*FRAGMENTO SELECCIONADO:*

* * *

El duelo, como el amor, es una historia de dos en la que nadie debería entrometerse. Después de que su padre se suicidara, David Vann escribió una novela pequeña, del tamaño de una isla, Sukkwan Island, en la que diseccionaba a modo de hipótesis, “qué hubiera pasado si”, su propia relación con su progenitor. El resultado era una historia oscura y tortuosa, lírica pero violenta, donde los cuerpos pesaban, y las frases, las palabras, el dolor se descomponía. No era una hermosa visión. Y, sin embargo, era literatura y era duelo.
Tras la muerte de su hijo, Wolfgang Hermann compuso su Despedida que no cesa, una bella y breve historia en la que con un lenguaje que rozaba lo poético, si no era poesía en sí, atravesaba las heridas y lograba recomponerse. Por su parte, Joan Didion tuvo que convivir con la muerte de su marido y de su hija en apenas un espacio temporal de dos años. Su pérdida dio paso a dos de sus libros más famosos, El año del pensamiento mágico y Noches azules, que discurrían entre el ensayo, el diario personal y la literatura.
A medio camino entre ambos, entre lo poético de Hermann y el ensayo de Didion, con toques a veces de memorias, casi crónica periodística como defecto de profesión, Sergio del Molino, autor también de La España vacía, cuenta en La hora violeta, título que por cierto hace referencia a un verso de T. S. Eliot, la muerte de su propio hijo Pablo.

* * *

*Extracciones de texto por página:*
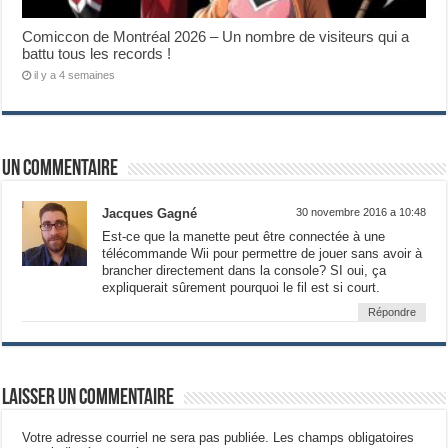
Comiccon de Montréal 2026 – Un nombre de visiteurs qui a
battu tous les records !
il y a 4 semaines
Un commentaire
Jacques Gagné
30 novembre 2016 a 10:48
Est-ce que la manette peut être connectée à une
télécommande Wii pour permettre de jouer sans avoir à
brancher directement dans la console? SI oui, ça
expliquerait sûrement pourquoi le fil est si court.
Répondre
Laisser un commentaire
Votre adresse courriel ne sera pas publiée.
Les champs obligatoires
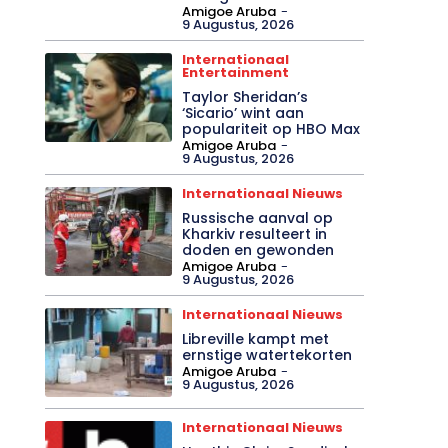
Amigoe Aruba
-
9 Augustus, 2026
Internationaal
Entertainment
Taylor Sheridan’s
‘Sicario’ wint aan
populariteit op HBO Max
Amigoe Aruba
-
9 Augustus, 2026
Internationaal Nieuws
Russische aanval op
Kharkiv resulteert in
doden en gewonden
Amigoe Aruba
-
9 Augustus, 2026
Internationaal Nieuws
Libreville kampt met
ernstige watertekorten
Amigoe Aruba
-
9 Augustus, 2026
Internationaal Nieuws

* * *

*CONSIGNAS DE TRABAJO:*
(1) Enumera todos los títulos de libros que aparecen en el fragmento sobre el duelo.
(2) Transcribe del fragmento sobre el duelo el pasaje que va de "El duelo, como" a "y era duelo.", ambos incluidos.
(3) Indica si cada afirmación coincide con el fragmento sobre el duelo, respondiendo sí o no y citando las palabras del fragmento que lo deciden: (a) Joan Didion perdió a su marido y a su hija en un plazo de dos años. (b) Sukkwan Island es una novela extensa. (c) El título La hora violeta alude a un verso de T. S. Eliot.
Los registros no guardan ninguna relación con el fragmento sobre el duelo.

*SOLUCIONES POR TAREA:*
(1) Sukkwan Island, Despedida que no cesa, El año del pensamiento mágico, Noches azules, La España vacía y La hora violeta.

(2)
El duelo, como el amor, es una historia de dos en la que nadie debería entrometerse. Después de que su padre se suicidara, David Vann escribió una novela pequeña, del tamaño de una isla, Sukkwan Island, en la que diseccionaba a modo de hipótesis, “qué hubiera pasado si”, su propia relación con su progenitor. El resultado era una historia oscura y tortuosa, lírica pero violenta, donde los cuerpos pesaban, y las frases, las palabras, el dolor se descomponía. No era una hermosa visión. Y, sin embargo, era literatura y era duelo.

(3)
(a) Sí: "tuvo que convivir con la muerte de su marido y de su hija en apenas un espacio temporal de dos años".
(b) No: "una novela pequeña, del tamaño de una isla".
(c) Sí: "título que por cierto hace referencia a un verso de T. S. Eliot".